§ **ABOUT THIS EXERCISE**
Render every line of all the items below as a numbered list, skipping blank lines. Leave the pictures out of your answer.

§ **INPUT DATA**
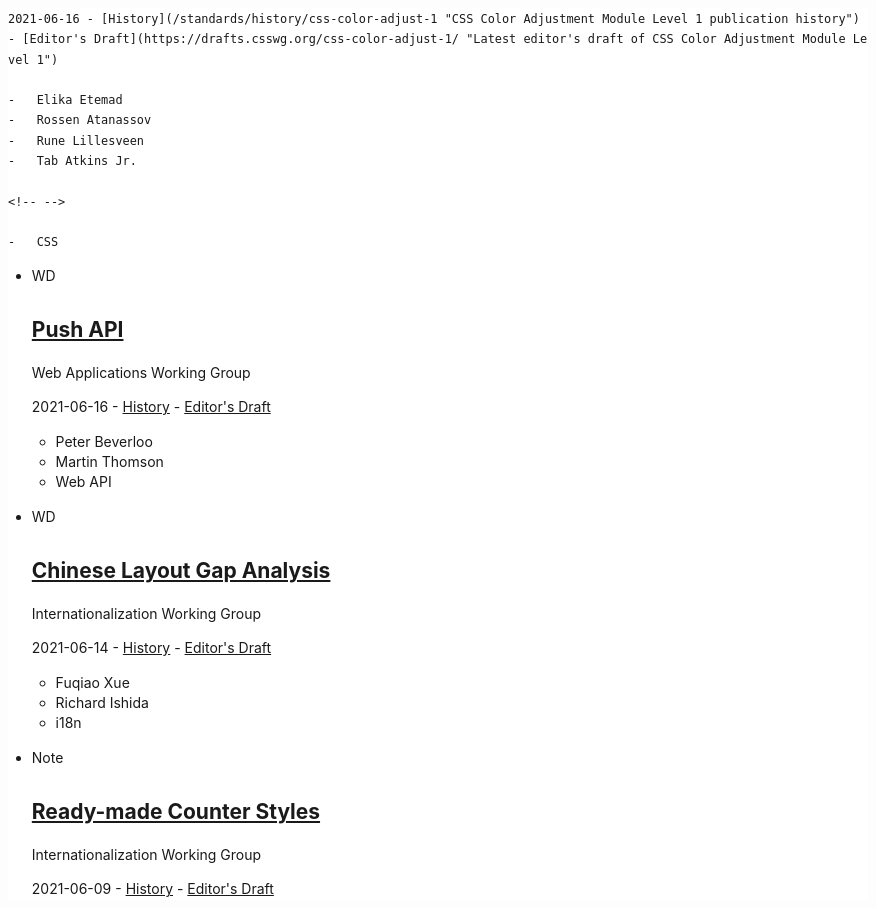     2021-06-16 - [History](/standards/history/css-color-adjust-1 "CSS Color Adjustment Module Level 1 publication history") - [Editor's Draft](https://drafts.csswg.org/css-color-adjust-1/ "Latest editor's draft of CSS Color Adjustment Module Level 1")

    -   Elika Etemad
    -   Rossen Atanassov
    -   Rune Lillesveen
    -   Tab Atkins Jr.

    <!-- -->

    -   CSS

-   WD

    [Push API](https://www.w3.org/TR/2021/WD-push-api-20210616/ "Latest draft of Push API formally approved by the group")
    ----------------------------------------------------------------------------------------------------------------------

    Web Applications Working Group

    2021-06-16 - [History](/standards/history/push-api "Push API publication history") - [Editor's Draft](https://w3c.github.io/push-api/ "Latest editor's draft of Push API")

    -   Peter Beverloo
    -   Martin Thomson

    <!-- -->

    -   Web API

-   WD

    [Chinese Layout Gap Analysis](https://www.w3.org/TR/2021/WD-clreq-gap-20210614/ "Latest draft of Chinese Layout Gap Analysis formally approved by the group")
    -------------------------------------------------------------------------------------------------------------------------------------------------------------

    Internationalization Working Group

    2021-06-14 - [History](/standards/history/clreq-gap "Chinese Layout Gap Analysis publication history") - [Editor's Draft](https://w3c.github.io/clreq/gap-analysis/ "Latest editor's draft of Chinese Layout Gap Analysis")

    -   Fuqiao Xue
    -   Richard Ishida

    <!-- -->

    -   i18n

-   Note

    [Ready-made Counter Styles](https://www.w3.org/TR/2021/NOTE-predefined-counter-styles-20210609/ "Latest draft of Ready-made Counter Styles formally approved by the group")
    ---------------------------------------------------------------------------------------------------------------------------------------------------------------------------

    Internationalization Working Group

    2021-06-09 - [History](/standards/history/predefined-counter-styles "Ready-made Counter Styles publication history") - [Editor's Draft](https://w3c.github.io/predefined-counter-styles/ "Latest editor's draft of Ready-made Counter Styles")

§ **RESPONSE TO THE EXERCISE**
1.      2021-06-16 - [History](/standards/history/css-color-adjust-1 "CSS Color Adjustment Module Level 1 publication history") - [Editor's Draft](https://drafts.csswg.org/css-color-adjust-1/ "Latest editor's draft of CSS Color Adjustment Module Level 1")
2.     -   Elika Etemad
3.     -   Rossen Atanassov
4.     -   Rune Lillesveen
5.     -   Tab Atkins Jr.
6.     <!-- -->
7.     -   CSS
8. -   WD
9.     [Push API](https://www.w3.org/TR/2021/WD-push-api-20210616/ "Latest draft of Push API formally approved by the group")
10.     ----------------------------------------------------------------------------------------------------------------------
11.     Web Applications Working Group
12.     2021-06-16 - [History](/standards/history/push-api "Push API publication history") - [Editor's Draft](https://w3c.github.io/push-api/ "Latest editor's draft of Push API")
13.     -   Peter Beverloo
14.     -   Martin Thomson
15.     <!-- -->
16.     -   Web API
17. -   WD
18.     [Chinese Layout Gap Analysis](https://www.w3.org/TR/2021/WD-clreq-gap-20210614/ "Latest draft of Chinese Layout Gap Analysis formally approved by the group")
19.     -------------------------------------------------------------------------------------------------------------------------------------------------------------
20.     Internationalization Working Group
21.     2021-06-14 - [History](/standards/history/clreq-gap "Chinese Layout Gap Analysis publication history") - [Editor's Draft](https://w3c.github.io/clreq/gap-analysis/ "Latest editor's draft of Chinese Layout Gap Analysis")
22.     -   Fuqiao Xue
23.     -   Richard Ishida
24.     <!-- -->
25.     -   i18n
26. -   Note
27.     [Ready-made Counter Styles](https://www.w3.org/TR/2021/NOTE-predefined-counter-styles-20210609/ "Latest draft of Ready-made Counter Styles formally approved by the group")
28.     ---------------------------------------------------------------------------------------------------------------------------------------------------------------------------
29.     Internationalization Working Group
30.     2021-06-09 - [History](/standards/history/predefined-counter-styles "Ready-made Counter Styles publication history") - [Editor's Draft](https://w3c.github.io/predefined-counter-styles/ "Latest editor's draft of Ready-made Counter Styles")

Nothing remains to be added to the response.